• _DOCUMENT SEGMENT_:
Man-with-beard-looking-through-magnifying-glass

Content writing tips — A to Z style!

Want to know how to write the kind of content your audience will love to read?

Here are 26 tips for writing and improving your content, so it hits the right spot.

A is for Audience

It’s important to know your audience and create content that works for them. Consider:

  • Who they are e.g. age, job title, income, aspirations
  • What kind of content they’ll want to see
  • Why they’re looking for that particular type of content
  • How they want to consume it, e.g. text, pictures, video
  • When and where they’ll be viewing it e.g. at work, on a desktop computer; or on a bus, on their mobile device.

B is for Brand

Your content should be consistent and representative of your brand in terms of its:

  • Target audience
  • Purpose and relevance
  • Visual presentation (recognisable logo, colours, style)
  • Tone of voice.

C is for Consistency

Post at consistent intervals, whether that’s daily, weekly, bi-weekly or monthly. And make sure the content you post is of a consistently high quality.

This may sound difficult, but it’s perfectly possible to post quality content on a regular basis if you do your research and plan ahead.

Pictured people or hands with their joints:
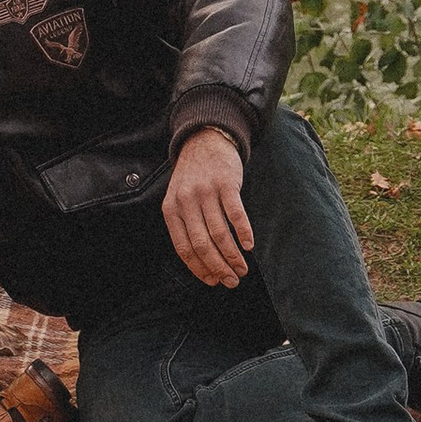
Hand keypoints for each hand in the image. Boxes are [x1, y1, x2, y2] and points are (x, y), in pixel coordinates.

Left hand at [163, 129, 254, 288]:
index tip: (214, 281)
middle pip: (203, 244)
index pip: (184, 248)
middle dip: (218, 267)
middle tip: (232, 281)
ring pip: (220, 233)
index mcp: (171, 209)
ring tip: (242, 269)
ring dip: (232, 256)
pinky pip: (235, 213)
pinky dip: (243, 233)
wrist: (204, 140)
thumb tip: (204, 264)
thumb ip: (186, 226)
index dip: (200, 269)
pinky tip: (249, 246)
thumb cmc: (193, 177)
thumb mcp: (179, 199)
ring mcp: (206, 191)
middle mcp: (186, 201)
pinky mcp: (226, 183)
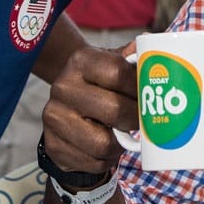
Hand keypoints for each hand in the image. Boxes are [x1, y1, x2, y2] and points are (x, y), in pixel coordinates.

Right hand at [42, 43, 138, 176]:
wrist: (68, 108)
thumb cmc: (101, 86)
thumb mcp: (114, 64)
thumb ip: (134, 56)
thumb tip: (150, 42)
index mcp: (80, 61)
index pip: (118, 73)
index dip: (140, 88)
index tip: (150, 96)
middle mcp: (62, 86)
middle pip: (114, 110)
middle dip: (135, 119)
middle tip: (141, 121)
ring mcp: (54, 117)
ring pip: (103, 143)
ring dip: (120, 144)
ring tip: (121, 134)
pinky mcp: (53, 146)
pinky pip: (93, 161)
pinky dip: (107, 159)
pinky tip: (106, 146)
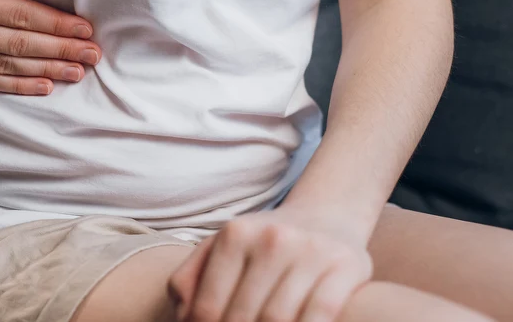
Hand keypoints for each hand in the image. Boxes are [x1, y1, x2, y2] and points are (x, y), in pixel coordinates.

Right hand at [0, 0, 100, 94]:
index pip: (19, 15)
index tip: (85, 28)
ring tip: (79, 72)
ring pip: (9, 68)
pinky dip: (19, 86)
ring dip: (48, 70)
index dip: (55, 24)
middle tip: (94, 54)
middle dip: (61, 50)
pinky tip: (45, 86)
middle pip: (20, 45)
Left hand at [168, 209, 372, 321]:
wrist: (327, 215)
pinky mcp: (345, 266)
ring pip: (278, 319)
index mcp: (235, 235)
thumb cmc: (264, 242)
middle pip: (242, 317)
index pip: (207, 306)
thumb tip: (180, 317)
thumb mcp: (222, 247)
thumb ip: (191, 277)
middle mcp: (272, 239)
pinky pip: (320, 314)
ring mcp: (310, 252)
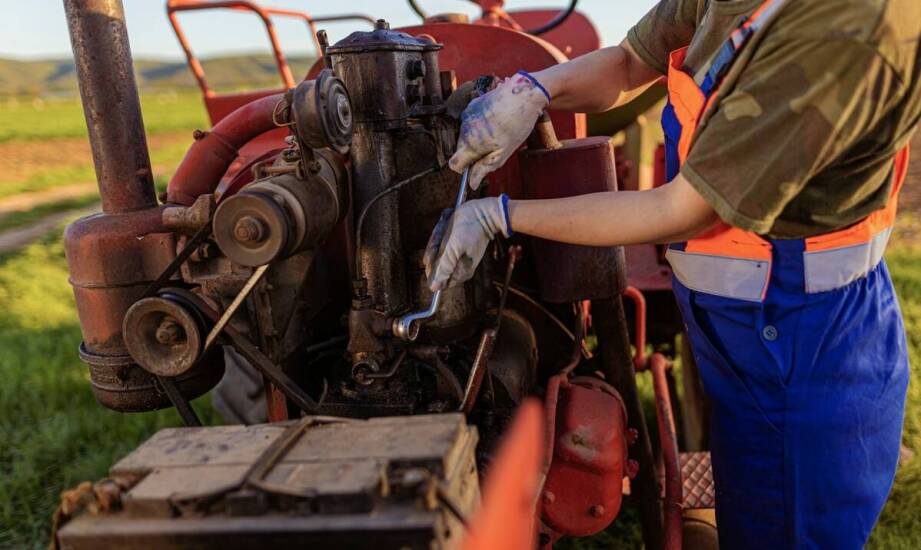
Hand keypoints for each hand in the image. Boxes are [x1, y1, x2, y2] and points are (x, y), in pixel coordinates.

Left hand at [424, 196, 511, 290]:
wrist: (483, 213)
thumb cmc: (470, 228)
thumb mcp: (454, 248)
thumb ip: (444, 268)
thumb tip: (434, 287)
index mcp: (459, 272)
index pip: (436, 280)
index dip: (433, 265)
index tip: (439, 250)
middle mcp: (458, 268)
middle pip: (435, 266)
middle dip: (435, 250)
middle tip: (445, 237)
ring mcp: (458, 258)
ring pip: (437, 254)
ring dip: (438, 240)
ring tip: (447, 230)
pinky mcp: (456, 248)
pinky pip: (442, 246)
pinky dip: (441, 236)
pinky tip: (448, 228)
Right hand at [449, 72, 549, 189]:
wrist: (523, 94)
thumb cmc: (517, 124)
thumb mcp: (503, 152)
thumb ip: (484, 168)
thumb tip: (471, 183)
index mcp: (471, 142)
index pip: (454, 163)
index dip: (463, 169)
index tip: (475, 167)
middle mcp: (464, 128)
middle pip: (461, 148)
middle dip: (473, 152)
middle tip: (495, 147)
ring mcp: (467, 115)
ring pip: (466, 135)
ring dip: (477, 138)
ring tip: (498, 131)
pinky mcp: (472, 105)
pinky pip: (470, 122)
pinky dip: (479, 125)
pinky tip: (496, 120)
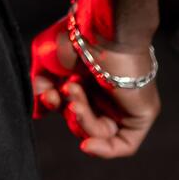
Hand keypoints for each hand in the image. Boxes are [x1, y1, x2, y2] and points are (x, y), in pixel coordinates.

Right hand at [30, 15, 160, 159]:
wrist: (102, 30)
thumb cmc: (73, 39)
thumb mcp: (44, 63)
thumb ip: (40, 88)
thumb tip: (38, 112)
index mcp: (86, 80)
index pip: (68, 107)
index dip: (54, 106)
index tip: (48, 94)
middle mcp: (106, 93)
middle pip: (82, 123)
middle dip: (69, 113)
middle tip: (65, 91)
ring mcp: (123, 104)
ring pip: (100, 133)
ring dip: (81, 120)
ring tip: (75, 95)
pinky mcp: (140, 113)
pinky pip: (124, 144)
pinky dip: (104, 149)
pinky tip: (87, 144)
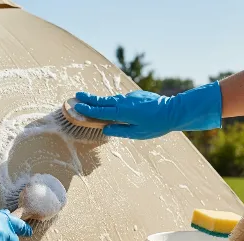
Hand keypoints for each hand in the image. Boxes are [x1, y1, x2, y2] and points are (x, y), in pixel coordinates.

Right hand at [74, 81, 221, 139]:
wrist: (174, 111)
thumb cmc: (156, 125)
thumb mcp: (137, 133)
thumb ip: (119, 130)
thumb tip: (105, 128)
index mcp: (122, 113)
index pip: (100, 111)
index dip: (88, 109)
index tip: (77, 106)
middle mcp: (124, 102)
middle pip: (103, 101)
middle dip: (89, 99)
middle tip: (77, 96)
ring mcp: (130, 97)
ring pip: (111, 100)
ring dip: (100, 101)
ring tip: (90, 101)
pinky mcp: (136, 96)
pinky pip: (121, 100)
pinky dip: (114, 103)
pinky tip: (114, 108)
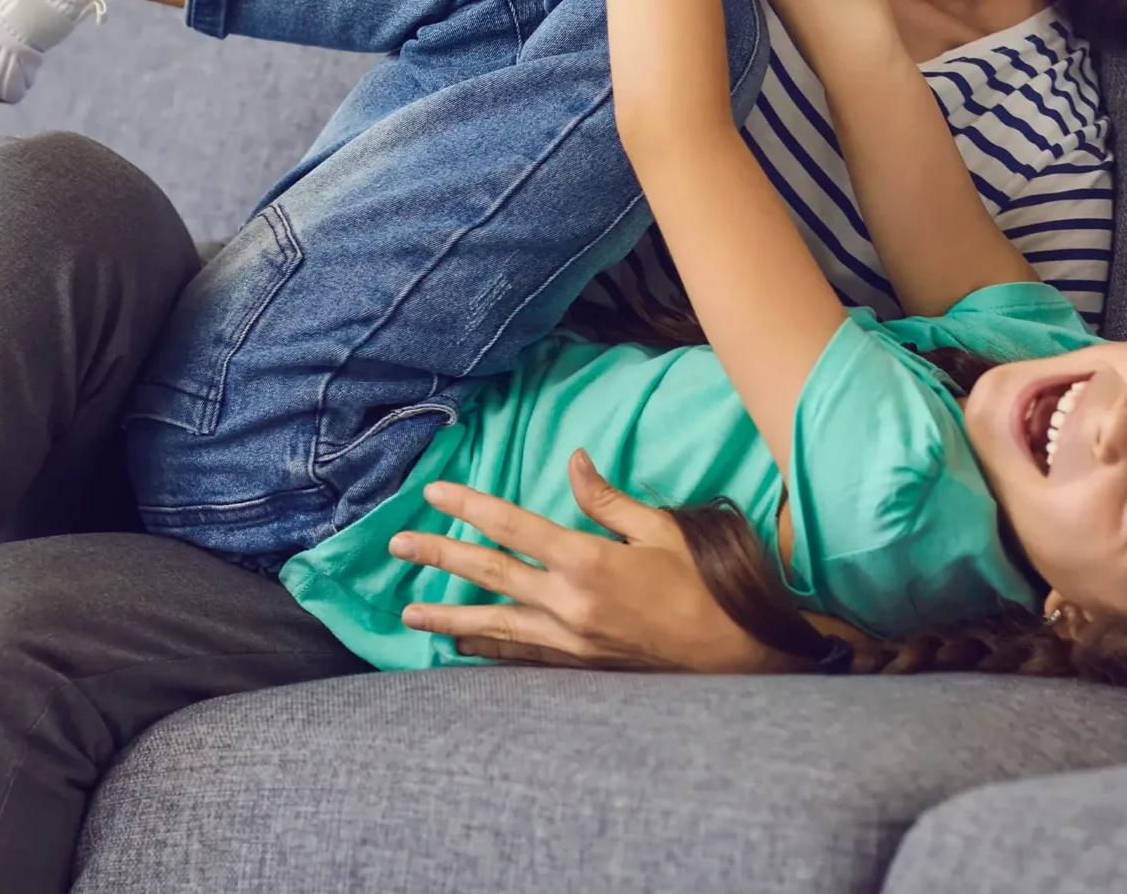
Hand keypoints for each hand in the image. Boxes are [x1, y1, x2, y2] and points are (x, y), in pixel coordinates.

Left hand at [390, 449, 794, 672]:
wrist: (729, 654)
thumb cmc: (700, 584)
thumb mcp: (660, 531)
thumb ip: (608, 501)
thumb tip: (575, 461)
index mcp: (587, 562)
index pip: (513, 526)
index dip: (470, 507)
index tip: (434, 493)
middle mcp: (568, 604)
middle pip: (490, 574)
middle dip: (440, 556)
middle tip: (397, 545)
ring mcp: (568, 641)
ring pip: (493, 624)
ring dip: (447, 614)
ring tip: (408, 610)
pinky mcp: (575, 665)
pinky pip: (519, 655)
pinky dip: (487, 648)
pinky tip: (461, 645)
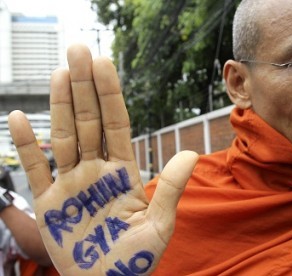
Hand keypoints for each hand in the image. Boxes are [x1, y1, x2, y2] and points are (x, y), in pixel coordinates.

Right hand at [8, 44, 197, 274]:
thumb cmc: (136, 258)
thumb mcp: (160, 224)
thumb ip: (172, 188)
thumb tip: (190, 153)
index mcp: (123, 173)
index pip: (117, 124)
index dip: (110, 95)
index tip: (105, 65)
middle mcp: (96, 171)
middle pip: (89, 121)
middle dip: (84, 87)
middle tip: (78, 51)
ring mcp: (71, 184)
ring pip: (64, 136)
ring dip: (59, 105)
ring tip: (59, 73)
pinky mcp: (49, 203)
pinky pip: (35, 169)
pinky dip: (27, 146)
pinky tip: (19, 118)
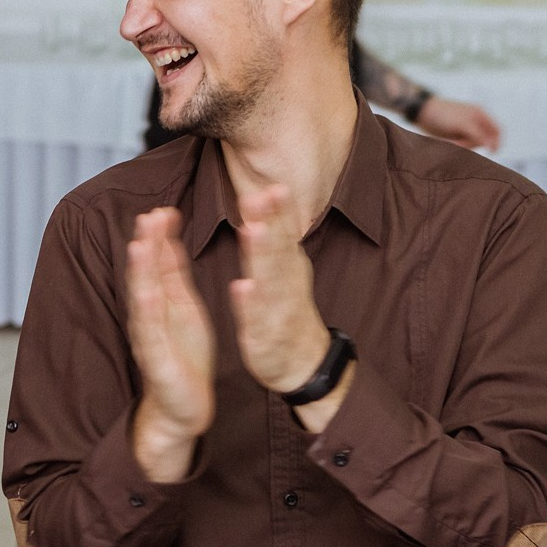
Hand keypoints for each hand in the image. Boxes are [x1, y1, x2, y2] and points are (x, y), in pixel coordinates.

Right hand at [124, 208, 215, 481]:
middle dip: (146, 246)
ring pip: (142, 299)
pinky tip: (146, 293)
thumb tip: (166, 236)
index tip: (162, 209)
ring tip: (139, 245)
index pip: (158, 263)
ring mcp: (149, 337)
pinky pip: (150, 333)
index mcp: (161, 302)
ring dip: (140, 273)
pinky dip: (146, 312)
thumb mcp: (183, 307)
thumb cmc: (184, 357)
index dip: (158, 237)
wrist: (184, 407)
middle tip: (148, 216)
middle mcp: (149, 316)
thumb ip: (174, 274)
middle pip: (145, 275)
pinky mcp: (155, 360)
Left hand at [228, 185, 332, 397]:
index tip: (271, 183)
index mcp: (287, 266)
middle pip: (278, 249)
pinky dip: (251, 303)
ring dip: (263, 255)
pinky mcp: (265, 334)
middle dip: (270, 222)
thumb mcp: (284, 269)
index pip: (283, 232)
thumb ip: (275, 236)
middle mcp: (286, 283)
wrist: (303, 363)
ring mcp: (277, 309)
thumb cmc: (288, 310)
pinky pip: (258, 318)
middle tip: (262, 196)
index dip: (278, 209)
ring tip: (254, 231)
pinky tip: (242, 288)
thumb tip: (267, 196)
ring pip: (270, 279)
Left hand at [413, 96, 501, 150]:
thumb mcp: (463, 124)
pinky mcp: (456, 136)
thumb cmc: (443, 114)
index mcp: (481, 114)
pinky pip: (463, 146)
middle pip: (485, 140)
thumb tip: (492, 146)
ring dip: (464, 146)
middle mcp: (476, 122)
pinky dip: (458, 147)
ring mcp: (466, 130)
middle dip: (473, 144)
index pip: (497, 131)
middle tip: (459, 143)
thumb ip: (478, 135)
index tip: (491, 152)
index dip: (497, 142)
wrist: (422, 113)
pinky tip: (449, 143)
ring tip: (451, 142)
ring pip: (473, 145)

• _TASK TO COMPLETE_:
Extend the A-to-Z guide to content writing tips, picking up after its last sentence. The entries are separate from the text on content writing tips and are unrelated to it.

• _TASK OUTPUT_:
D is for Duplication

Never duplicate content from another site — even if you’re planning to rewrite it in your own words. Not only is this plagiarism, it can also put you on Google’s naughty step.

Your content should be fresh, original and — if anything — better than the content you’ve seen elsewhere.

E is for Engagement

Talk to your readers in a way that engages them and makes them feel involved.

Start by creating content that’s intended for them. Answer the questions they have, introduce them to new ideas and give them information they’ll find useful and inspiring.

Pro tips for getting engagement:

  • Post original content they haven’t seen before
  • Make the content relatable or useful and something they’ll want to share
  • Host a competition where they enter by answering a question that will give you more insight into what they like/want from you
  • Get them involved by asking the kind of questions they’ll want to answer
  • If they engage with your content or ask questions about it, make sure you respond
  • Encourage them to visit your website or landing page to find out more.

F is for Format

Format your written content for the web, so it’s easy to read on a screen. Keep your paragraphs short and break them up with optimised headings and white space.

Vary the length of your sentences — from short to longer, but never too long.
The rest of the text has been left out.